The electoral system used in the UK for general elections in effect penalises the sort of broad support that Ukip has (think back to the Liberal Democrats in 2010). In order to win representation at Westminster, it’s necessary to have geographically concentrated support, to win in First Past the Post (FPTP) constituency contests.
For the Welsh Assembly elections, however, a different electoral system is used, one which combines two votes: one FPTP, and one which is a form of proportional representation (PR). This PR section of the vote “penalises” parties that win constituency contests, making it easier for smaller parties to win seats. This system suits Ukip very well, as, unlike Labour, the Conservatives and Plaid Cymru, their broad levels of support aren’t concentrated enough to win constituency seats.

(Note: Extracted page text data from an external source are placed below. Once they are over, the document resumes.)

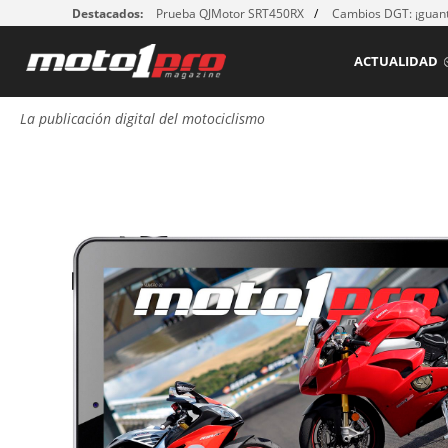
Destacados:
Prueba QJMotor SRT450RX
Cambios DGT: ¡guant
ACTUALIDAD
La publicación digital del motociclismo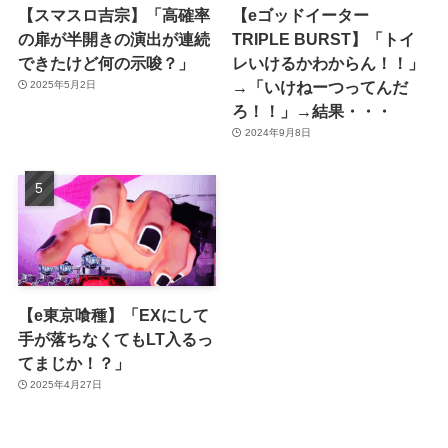
【スマスロ吉宗】「高確率
【eゴッドイーター
の扉が半開きの演出が連続
TRIPLE BURST】「トイ
できたけど何の示唆？」
レいけるかわからん！！」
→「いけねーつってんだ
2025年5月2日
ろ！！」→結果・・・
2024年9月8日
【e東京喰種】「EXにして
手が落ちなくてもLT入るっ
てまじか！？」
2025年4月27日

So, while levels of support for Ukip in Wales are not particularly different from anywhere else, the electoral system in Wales is better suited to transform their levels of support into representation.

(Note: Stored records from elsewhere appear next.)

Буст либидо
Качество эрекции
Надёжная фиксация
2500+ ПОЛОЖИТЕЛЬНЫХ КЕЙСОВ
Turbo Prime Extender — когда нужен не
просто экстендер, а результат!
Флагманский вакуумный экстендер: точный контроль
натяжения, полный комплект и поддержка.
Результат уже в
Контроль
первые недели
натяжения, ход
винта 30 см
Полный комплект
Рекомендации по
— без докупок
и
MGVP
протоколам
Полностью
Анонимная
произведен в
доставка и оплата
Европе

Though Ukip support in Wales may not be surging, it undoubtedly appears to be increasing steadily: Ukip support in the regional list has grown from 13% in a May 2015 Barometer poll to 18% in the most recent.
What is behind this steady increase isn’t entirely clear. One possible explanation is the dramatic increase in media coverage of the impending EU referendum. Ukip has attempted to position itself, with some success, as representing one side of that debate – so much so that a media discussion of the EU is often accompanied by a mention of Ukip.

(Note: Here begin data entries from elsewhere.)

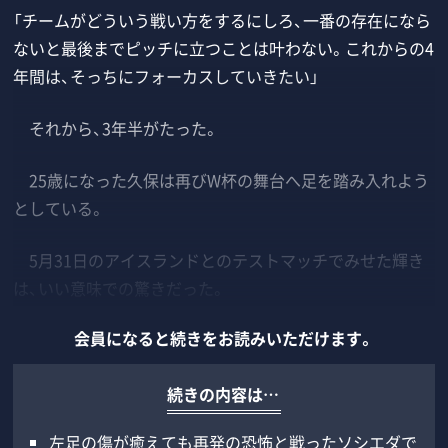
「チームがどういう戦い方をするにしろ、一番の存在になら
ないと最後までピッチに立つことは叶わない。これからの4
年間は、そっちにフォーカスしていきたい」
それから、3年半がたった。
25歳になった久保は再びW杯の舞台へ足を踏み入れよう
としている。
5月31日のアイスランドとのテストマッチでみせた輝き
は、いい意味での驚きだった。
会員になると続きをお読みいただけます。
続きの内容は…
左足の傷が癒えても再発の恐怖と戦ったソシエダで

With the EU referendum now confirmed to take place shortly after the Assembly elections in May, the EU vote is likely to supplant the National Assembly for Wales as the top political news story. As a result, the publicity Ukip receive will get a significant boost. Indeed, the same Barometer poll that measured Ukip’s support at 18%, also showed that 45% of respondents would opt to leave the EU, compared to 37% who would opt to stay. It’s possible that the interplay between these two political events will only increase as both campaigns get closer.
Whether Ukip can turn this support and coverage into seats in the Senedd, however, will likely be a question of turnout. Turnout is historically lower in Assembly elections – just 41.4% in 2011 – so “getting the vote out” is vital for parties to succeed. Plaid Cymru, for example, has historically been successful at this, achieving vote shares an average 10% higher in Assembly elections than general elections. Ukip, is somewhat of an unknown quantity here.
With the EU referendum just seven weeks after the devolved elections, it will be interesting to see what effect – if any – this has with their supporters. Will Ukip supporters have their attention focused on the “big one”, and neglect the Welsh vote? Or will they be galvanised and use the devolved elections as a launchpad for their campaign? How Ukip supporters react, could well decide the makeup of the next National Assembly for Wales.